Work instructions: Here are some records; copy every line that holds the word "consistency".

################

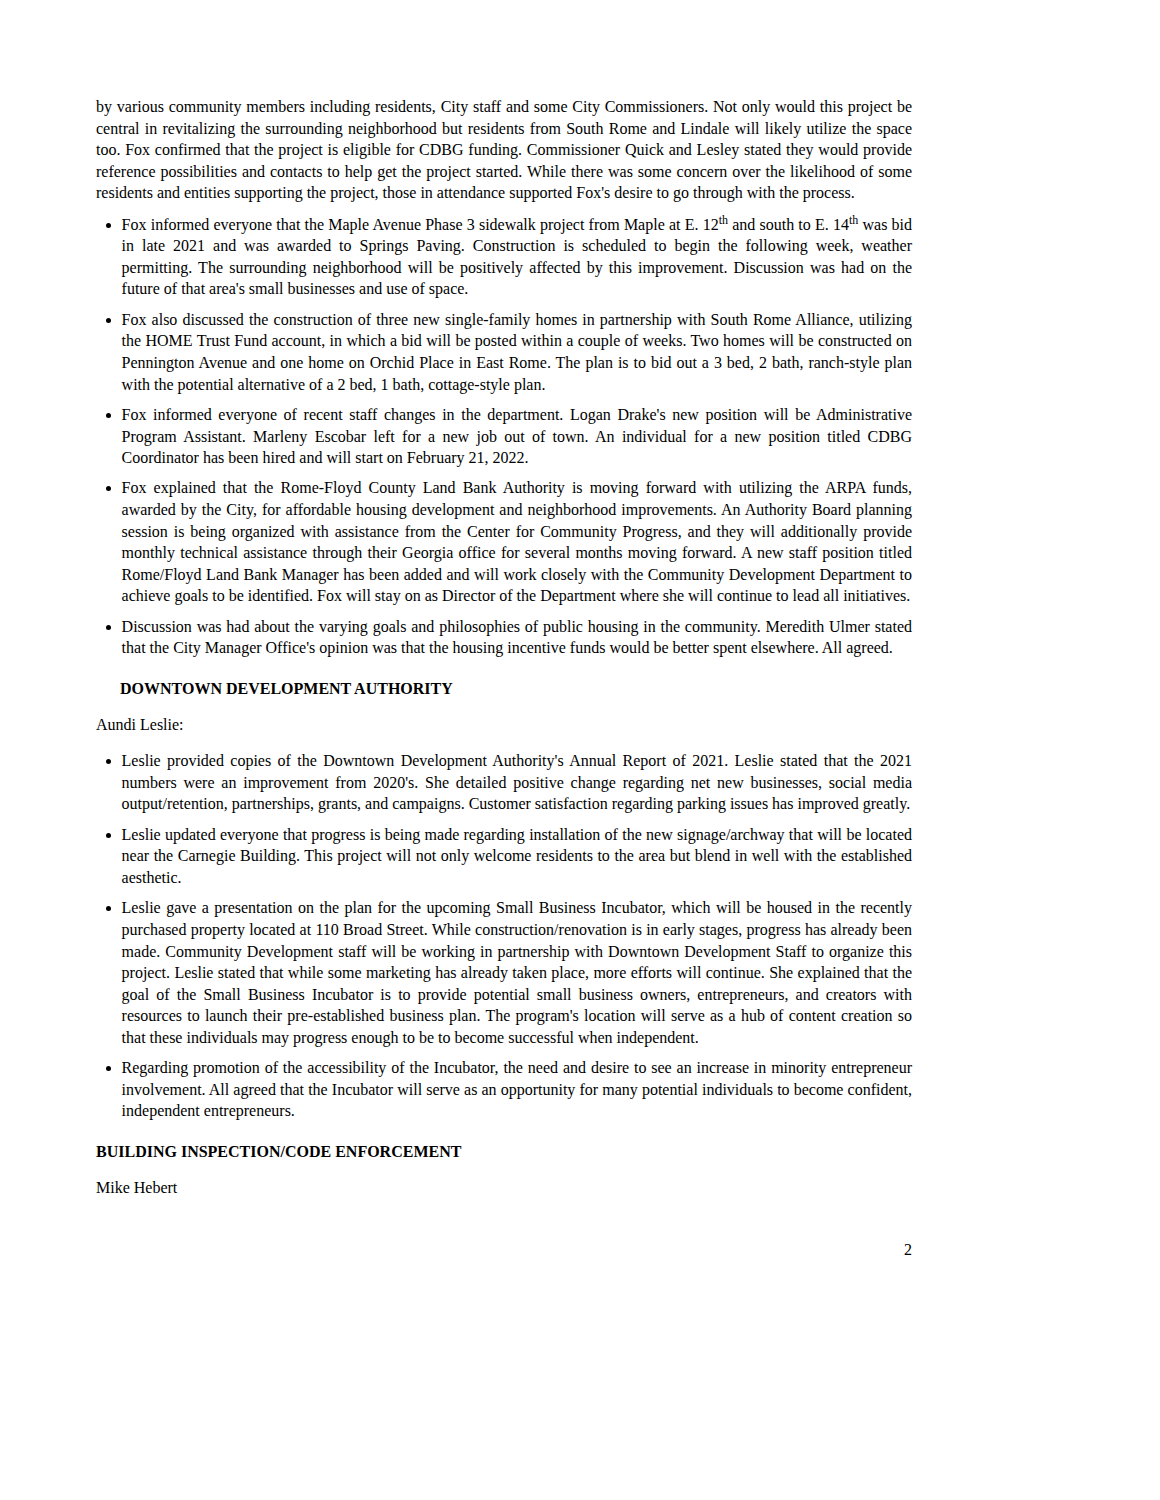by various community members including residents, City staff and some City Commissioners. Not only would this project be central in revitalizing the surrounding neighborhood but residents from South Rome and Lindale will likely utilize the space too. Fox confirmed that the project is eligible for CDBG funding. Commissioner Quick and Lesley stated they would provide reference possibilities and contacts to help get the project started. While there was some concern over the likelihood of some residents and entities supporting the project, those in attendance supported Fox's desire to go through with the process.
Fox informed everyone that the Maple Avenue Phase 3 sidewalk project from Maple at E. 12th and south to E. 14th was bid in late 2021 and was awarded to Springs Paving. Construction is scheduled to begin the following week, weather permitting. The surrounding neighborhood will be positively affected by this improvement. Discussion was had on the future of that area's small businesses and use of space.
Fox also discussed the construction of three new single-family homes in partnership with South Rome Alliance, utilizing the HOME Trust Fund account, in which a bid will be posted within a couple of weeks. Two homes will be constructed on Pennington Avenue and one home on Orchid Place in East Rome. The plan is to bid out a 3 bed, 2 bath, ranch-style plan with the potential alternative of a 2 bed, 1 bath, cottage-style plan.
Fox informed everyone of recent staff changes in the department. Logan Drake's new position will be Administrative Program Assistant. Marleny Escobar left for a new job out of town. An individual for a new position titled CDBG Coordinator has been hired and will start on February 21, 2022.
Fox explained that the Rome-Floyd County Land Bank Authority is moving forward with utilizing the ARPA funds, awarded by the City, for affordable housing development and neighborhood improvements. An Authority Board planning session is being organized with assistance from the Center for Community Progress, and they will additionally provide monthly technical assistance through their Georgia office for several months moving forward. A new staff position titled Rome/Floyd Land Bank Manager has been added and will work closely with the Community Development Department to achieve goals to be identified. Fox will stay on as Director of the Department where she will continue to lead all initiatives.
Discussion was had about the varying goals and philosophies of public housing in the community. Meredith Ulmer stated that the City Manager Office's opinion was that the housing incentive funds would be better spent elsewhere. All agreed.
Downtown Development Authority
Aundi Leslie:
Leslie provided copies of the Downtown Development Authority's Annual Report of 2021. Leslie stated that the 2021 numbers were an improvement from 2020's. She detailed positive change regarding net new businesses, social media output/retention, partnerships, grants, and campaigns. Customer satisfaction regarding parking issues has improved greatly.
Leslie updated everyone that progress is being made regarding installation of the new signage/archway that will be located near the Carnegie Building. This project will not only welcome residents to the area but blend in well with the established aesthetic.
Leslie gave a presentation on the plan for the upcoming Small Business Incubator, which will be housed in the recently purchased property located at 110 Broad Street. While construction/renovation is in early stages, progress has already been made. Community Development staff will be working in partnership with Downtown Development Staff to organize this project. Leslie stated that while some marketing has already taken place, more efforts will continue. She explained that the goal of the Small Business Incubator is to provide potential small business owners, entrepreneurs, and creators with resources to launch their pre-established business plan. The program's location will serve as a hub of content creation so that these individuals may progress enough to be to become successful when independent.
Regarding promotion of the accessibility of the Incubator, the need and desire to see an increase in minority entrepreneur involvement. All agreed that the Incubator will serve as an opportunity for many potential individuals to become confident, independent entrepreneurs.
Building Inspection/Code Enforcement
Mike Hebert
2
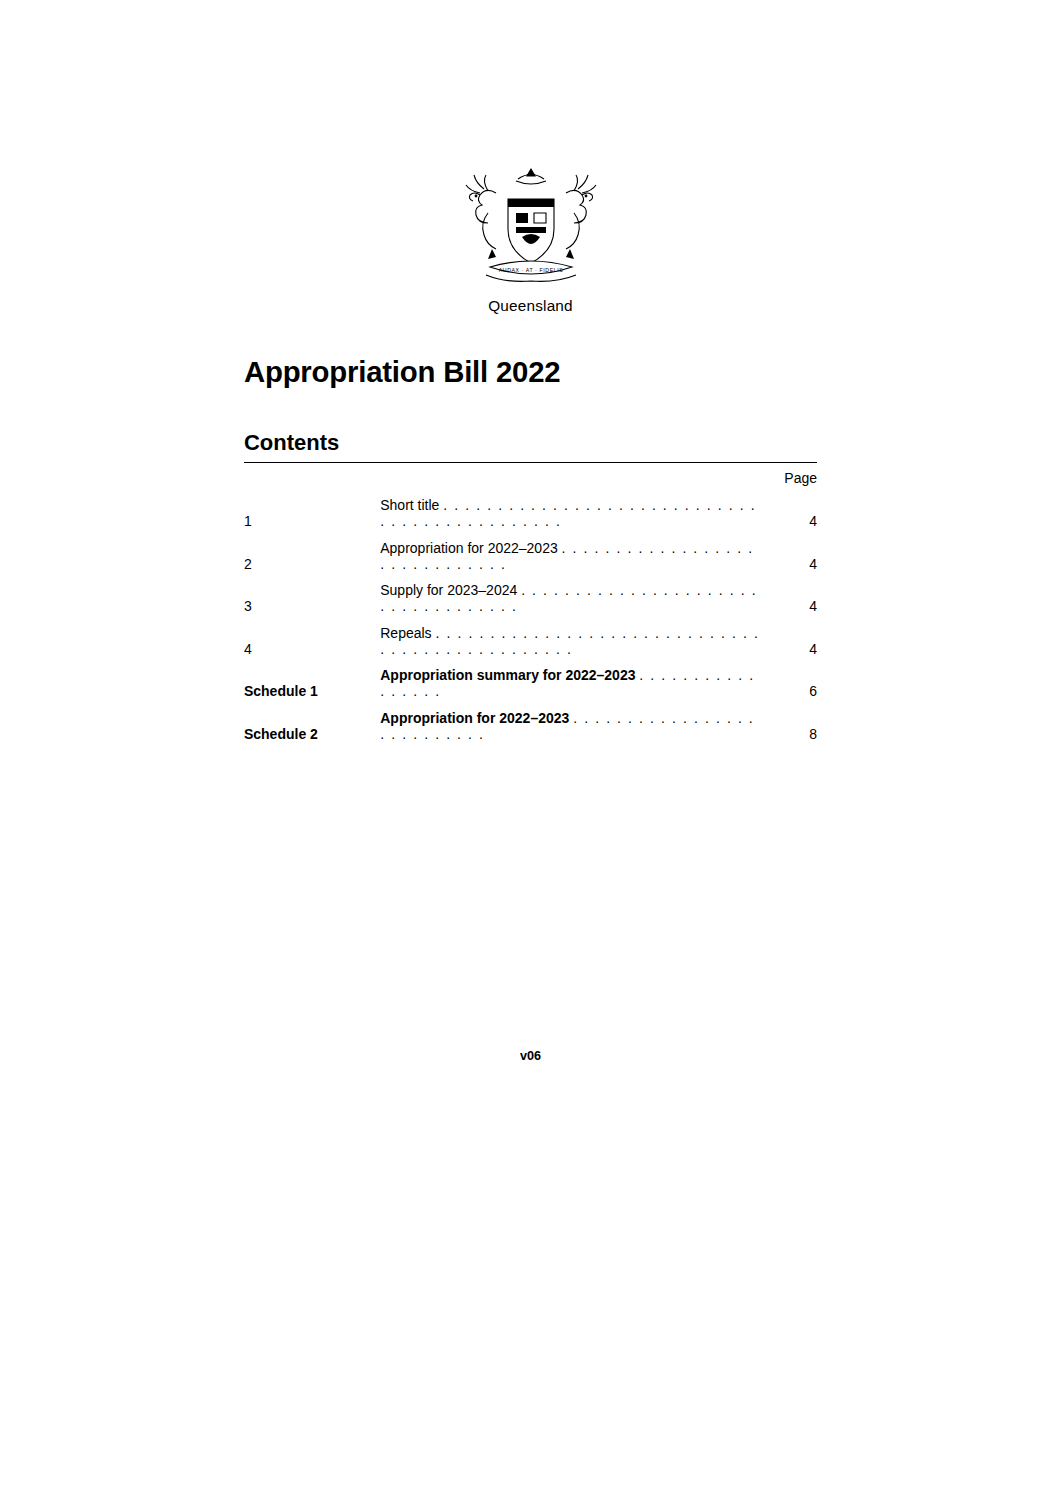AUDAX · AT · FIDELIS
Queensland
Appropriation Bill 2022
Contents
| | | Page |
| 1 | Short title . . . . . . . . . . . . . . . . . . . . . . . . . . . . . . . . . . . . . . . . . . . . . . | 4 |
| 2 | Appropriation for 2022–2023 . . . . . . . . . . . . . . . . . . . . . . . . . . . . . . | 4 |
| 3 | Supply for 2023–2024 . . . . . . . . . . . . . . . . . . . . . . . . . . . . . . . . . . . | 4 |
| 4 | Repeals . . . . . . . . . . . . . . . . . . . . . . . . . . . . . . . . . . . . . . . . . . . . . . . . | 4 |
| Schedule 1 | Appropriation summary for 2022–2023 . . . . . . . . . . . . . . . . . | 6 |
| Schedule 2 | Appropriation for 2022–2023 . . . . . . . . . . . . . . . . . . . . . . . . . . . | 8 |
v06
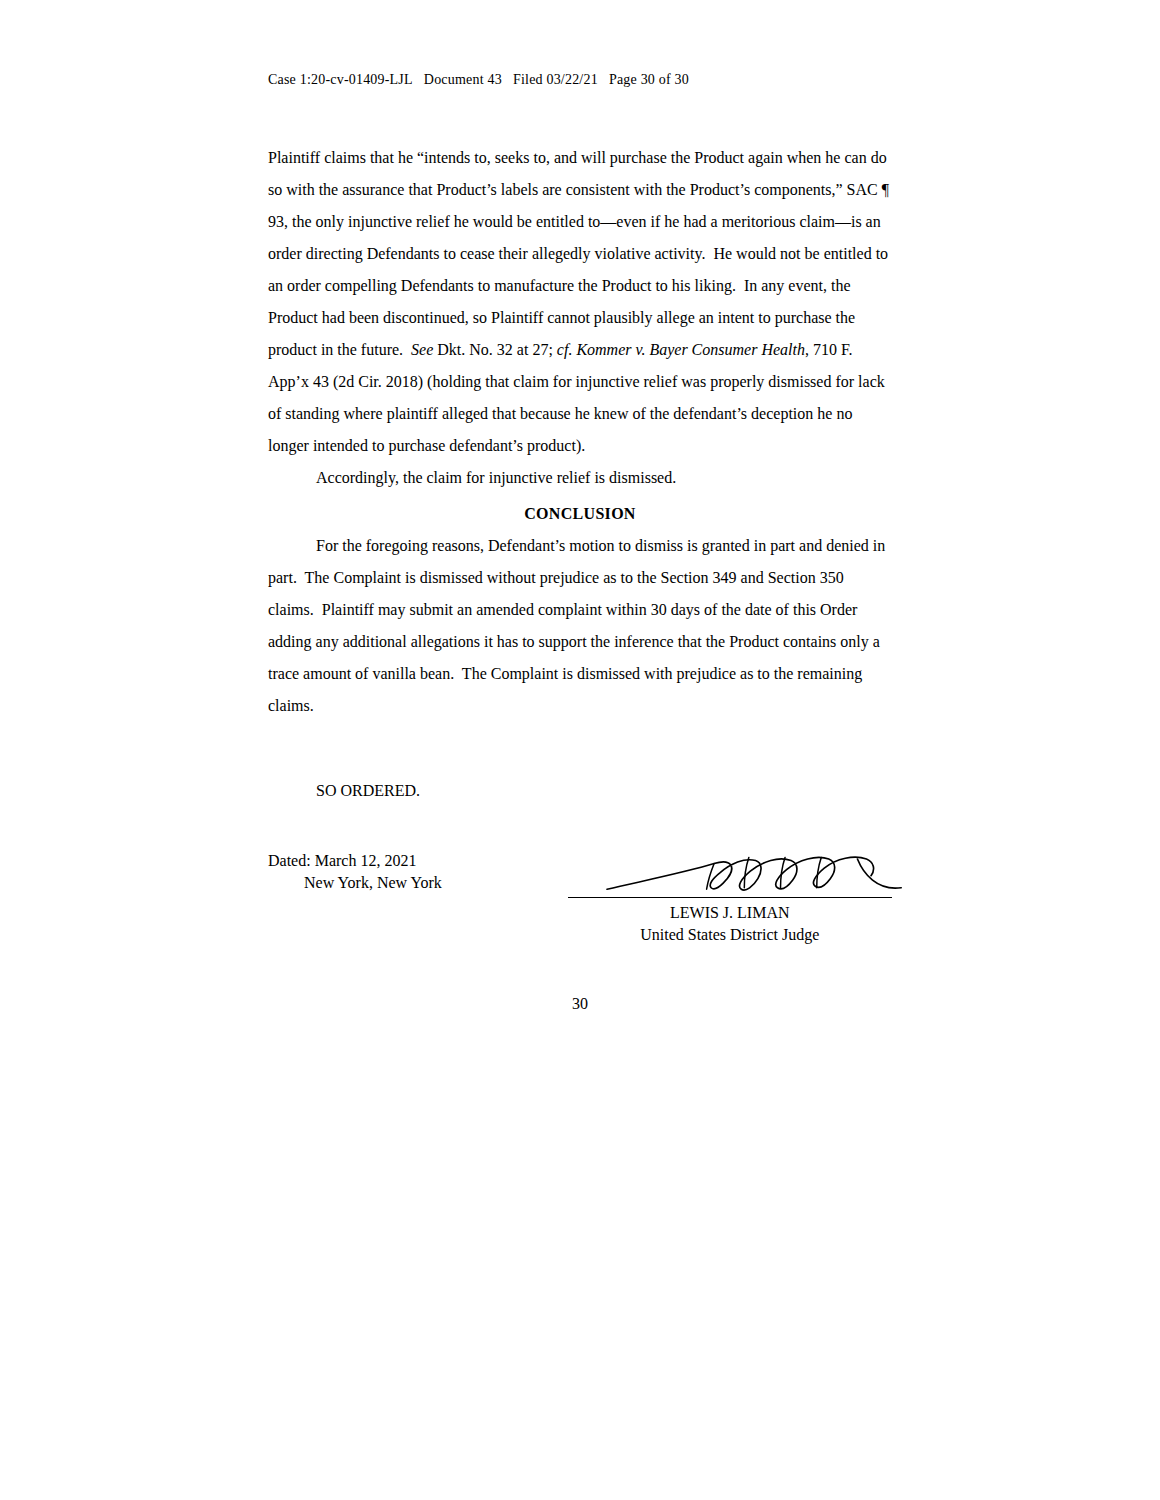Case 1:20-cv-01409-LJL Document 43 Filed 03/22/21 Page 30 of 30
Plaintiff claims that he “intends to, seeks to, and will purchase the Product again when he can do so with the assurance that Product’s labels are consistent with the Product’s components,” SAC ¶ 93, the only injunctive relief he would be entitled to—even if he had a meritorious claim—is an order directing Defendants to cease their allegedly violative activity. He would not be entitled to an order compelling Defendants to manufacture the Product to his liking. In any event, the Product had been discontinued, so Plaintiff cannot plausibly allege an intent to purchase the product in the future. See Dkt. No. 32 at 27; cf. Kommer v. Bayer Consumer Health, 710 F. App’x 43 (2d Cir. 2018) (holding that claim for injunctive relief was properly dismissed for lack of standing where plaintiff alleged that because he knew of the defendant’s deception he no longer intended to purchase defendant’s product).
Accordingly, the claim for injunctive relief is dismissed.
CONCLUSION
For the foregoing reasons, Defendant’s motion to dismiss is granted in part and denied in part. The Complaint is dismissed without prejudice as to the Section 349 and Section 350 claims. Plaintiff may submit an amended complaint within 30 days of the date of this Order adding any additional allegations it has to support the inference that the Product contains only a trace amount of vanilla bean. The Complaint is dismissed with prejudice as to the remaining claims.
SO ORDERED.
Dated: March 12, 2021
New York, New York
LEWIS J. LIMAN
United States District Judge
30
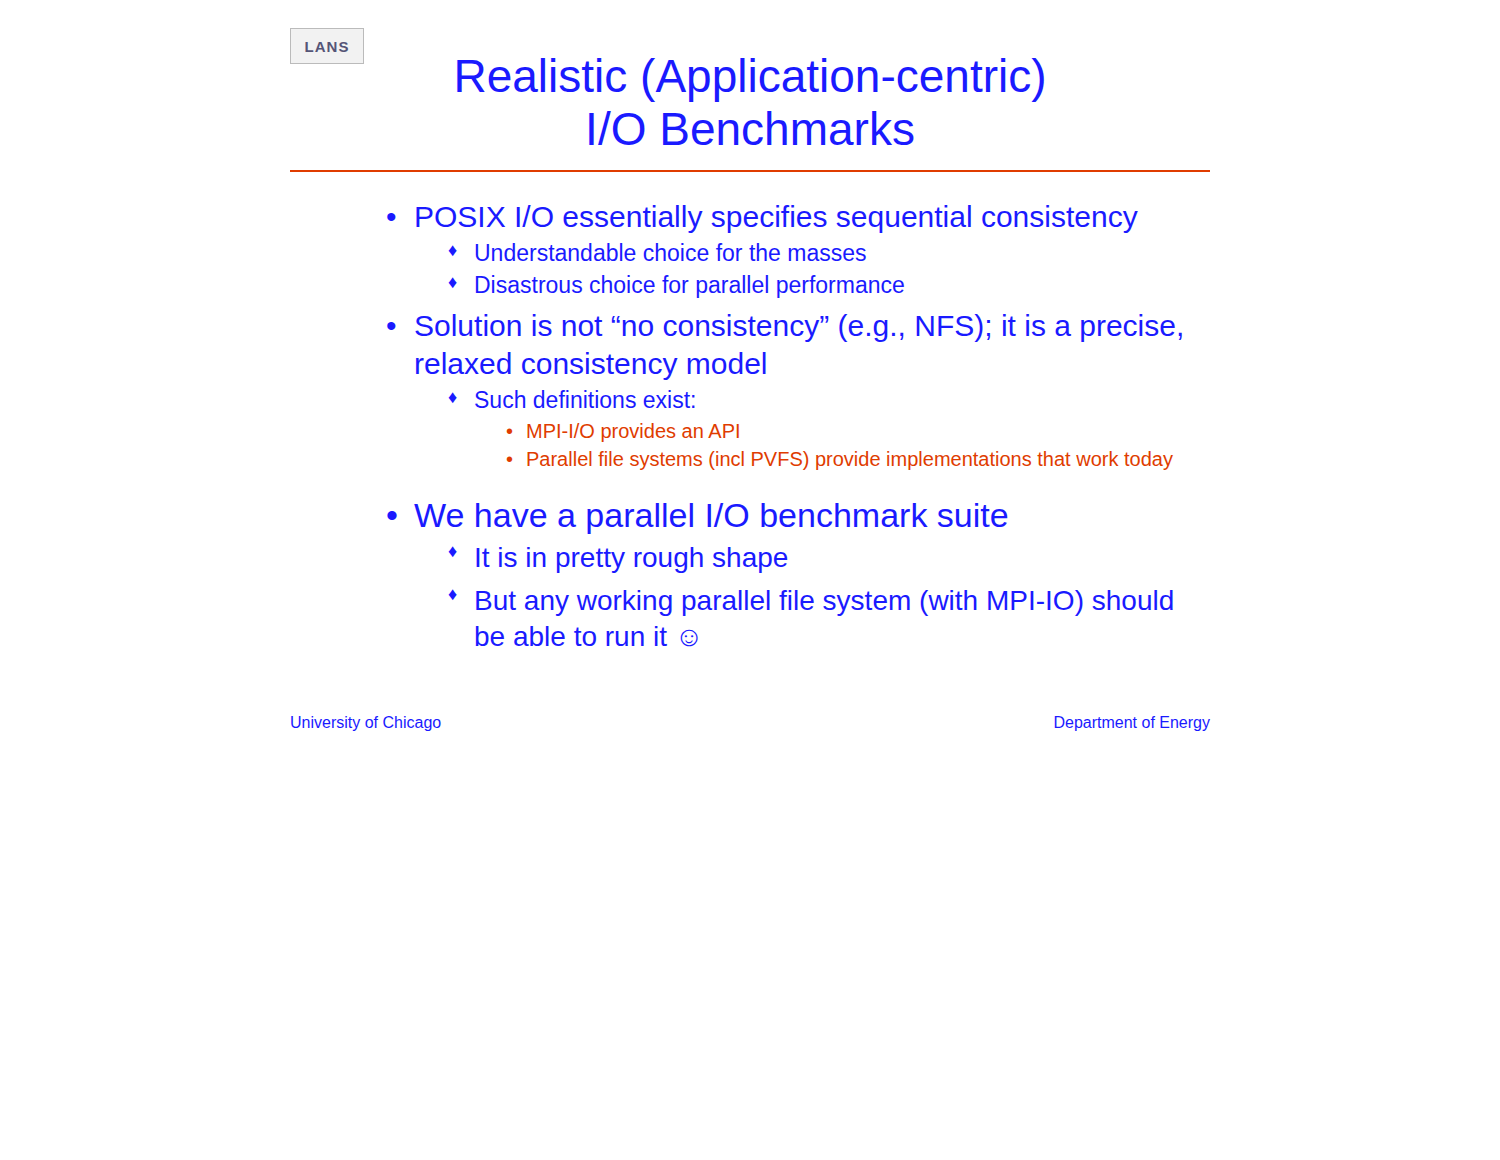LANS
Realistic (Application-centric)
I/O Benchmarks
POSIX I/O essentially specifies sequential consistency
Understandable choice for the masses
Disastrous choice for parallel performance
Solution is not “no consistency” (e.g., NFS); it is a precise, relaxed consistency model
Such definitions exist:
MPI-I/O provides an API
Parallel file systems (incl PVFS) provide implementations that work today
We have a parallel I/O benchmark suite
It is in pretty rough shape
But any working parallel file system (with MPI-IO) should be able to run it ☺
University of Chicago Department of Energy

################

Problem solution:
POSIX I/O essentially specifies sequential consistency
Solution is not “no consistency” (e.g., NFS); it is a precise, relaxed consistency model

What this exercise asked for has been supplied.